• _Work item_: Every line of the data below that holds the string "none" needs to be reported.

*** Opening Data below ***

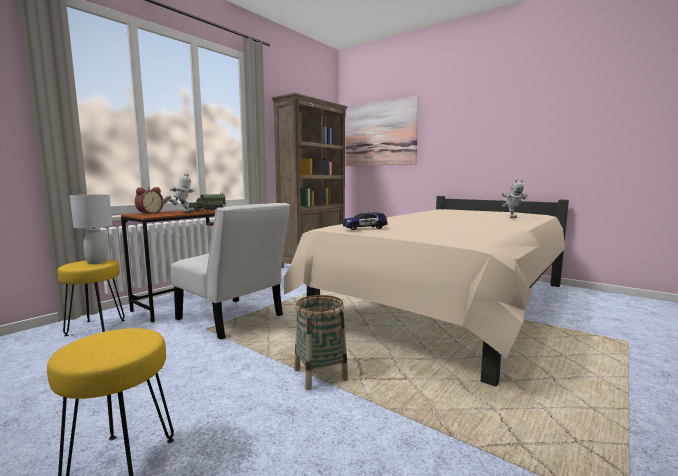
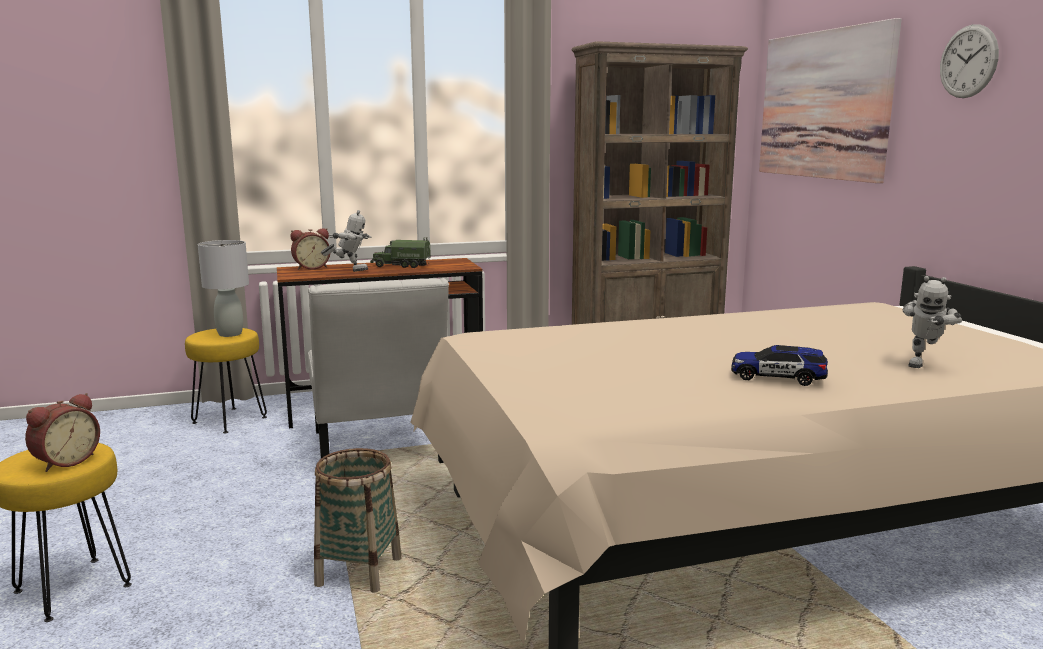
camera: 35 degrees right, 5 degrees up
toy car [343,212,388,230] -> toy car moved to [731,345,828,386]
none -> alarm clock [25,393,100,472]
none -> wall clock [940,24,999,98]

*** Closing Data below ***

• _Response_:
none -> alarm clock [25,393,100,472]
none -> wall clock [940,24,999,98]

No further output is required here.